Messagede M(A)TT le Lun 9 Déc 2013 01:39

Kropotkine à propos de l'opportunisme de Robespierre, de sa position de classe et contre-révolutionnaire, extrait de son livre La Grande Révolution

[...] On parlait, au sein du peuple, d'"égalisation des fortunes". Les paysans qui ne possédaient que de méchants lopins de terre, et les ouvriers des villes, réduits au chômage, se hasardaient à affirmer leur droit à la terre. On demandait dans les campagnes que personne ne pût posséder une ferme de plus de 120 arpents, et dans les villes on disait que quiconque désire cultiver la terre doit avoir droit à tant d'arpents.
La taxe sur les subsistances pour empêcher l'agiotage sur les objets de première nécessité, des lois contre les accapareurs, l'achat municipal des subsistances qui seraient livrées aux habitants au prix de revient, l'impôt progressif sur les riches, 'l'emprunt forcé et enfin de lourdes taxes sur les héritages, tout cela était discuté par le peuple, et ces idées pénétraient aussi dans la presse. L'unanimité même avec laquelle elle se manifestaient chaque fois que le peuple remportait une victoire, soit à Paris, soit dans les provinces, prouve que ces idées circulaient largement au sein des déshérités, alors même que les écrivains de la Révolution n'osaient pas trop les afficher. "Vous ne vous apercevez donc pas, disait Robert dans les Révolutions de Paris,en mai 1791, que la Révolution française, pour laquelle vous combattez, dites-vous, en citoyen, est une véritable loi agraire mise à exécution par le peuple ? Il est rentré dans ses droits. Un pas de plus, il rentrera dans ses biens..." (cité par Aulard, p. 91.)

● ● ● ● ● ● ●

Vos tâches =
• A. Pour chaque affirmation, répondez oui ou non selon l'extrait et citez mot pour mot le passage qui permet de trancher. (i) Dans les campagnes, on réclamait que personne ne puisse posséder une ferme de plus de 120 arpents. (ii) Les écrivains de la Révolution mettaient volontiers ces idées en avant. (iii) La phrase de Robert est citée d'après Aulard.
• B. D'après Robert dans l'extrait, qu'est en réalité la Révolution française ?

Données fournies =
● ● ● ● ● ● ●

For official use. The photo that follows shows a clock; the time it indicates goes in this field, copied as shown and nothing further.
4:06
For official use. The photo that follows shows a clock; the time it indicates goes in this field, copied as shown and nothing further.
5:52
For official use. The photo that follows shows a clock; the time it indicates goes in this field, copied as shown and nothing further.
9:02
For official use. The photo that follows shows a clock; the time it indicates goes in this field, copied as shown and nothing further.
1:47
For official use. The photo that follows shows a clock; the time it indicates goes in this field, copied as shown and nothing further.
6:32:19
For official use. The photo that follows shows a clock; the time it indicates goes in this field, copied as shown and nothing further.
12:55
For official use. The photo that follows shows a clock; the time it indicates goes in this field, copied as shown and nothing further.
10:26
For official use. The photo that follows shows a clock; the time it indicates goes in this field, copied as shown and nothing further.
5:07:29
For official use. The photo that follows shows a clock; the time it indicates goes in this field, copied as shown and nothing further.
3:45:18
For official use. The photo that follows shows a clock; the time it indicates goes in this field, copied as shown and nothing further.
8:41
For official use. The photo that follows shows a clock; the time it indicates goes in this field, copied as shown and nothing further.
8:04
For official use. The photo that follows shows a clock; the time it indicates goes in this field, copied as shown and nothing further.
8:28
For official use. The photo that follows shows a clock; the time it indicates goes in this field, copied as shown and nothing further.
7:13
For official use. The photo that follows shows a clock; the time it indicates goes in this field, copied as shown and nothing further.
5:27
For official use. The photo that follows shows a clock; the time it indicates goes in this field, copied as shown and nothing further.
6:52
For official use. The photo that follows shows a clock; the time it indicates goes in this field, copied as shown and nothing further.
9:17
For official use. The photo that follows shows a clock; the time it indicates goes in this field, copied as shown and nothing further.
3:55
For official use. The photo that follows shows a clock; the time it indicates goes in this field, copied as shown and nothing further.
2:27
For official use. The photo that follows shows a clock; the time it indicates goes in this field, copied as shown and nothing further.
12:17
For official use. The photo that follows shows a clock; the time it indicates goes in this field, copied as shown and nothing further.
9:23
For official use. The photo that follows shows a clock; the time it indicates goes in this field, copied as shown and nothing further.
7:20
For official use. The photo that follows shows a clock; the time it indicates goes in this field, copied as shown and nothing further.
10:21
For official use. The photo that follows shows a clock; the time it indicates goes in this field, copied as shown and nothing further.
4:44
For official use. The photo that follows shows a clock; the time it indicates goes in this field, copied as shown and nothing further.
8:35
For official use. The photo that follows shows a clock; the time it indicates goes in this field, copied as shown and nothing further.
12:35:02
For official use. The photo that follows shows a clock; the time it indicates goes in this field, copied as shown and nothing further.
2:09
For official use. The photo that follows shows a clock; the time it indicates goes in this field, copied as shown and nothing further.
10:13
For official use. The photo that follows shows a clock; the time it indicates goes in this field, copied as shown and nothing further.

● ● ● ● ● ● ●

Réponses =
• A.
(i) Oui : « On demandait dans les campagnes que personne ne pût posséder une ferme de plus de 120 arpents ».
(ii) Non : « alors même que les écrivains de la Révolution n'osaient pas trop les afficher ».
(iii) Oui : « cité par Aulard, p. 91. »

• B. Une véritable loi agraire mise à exécution par le peuple.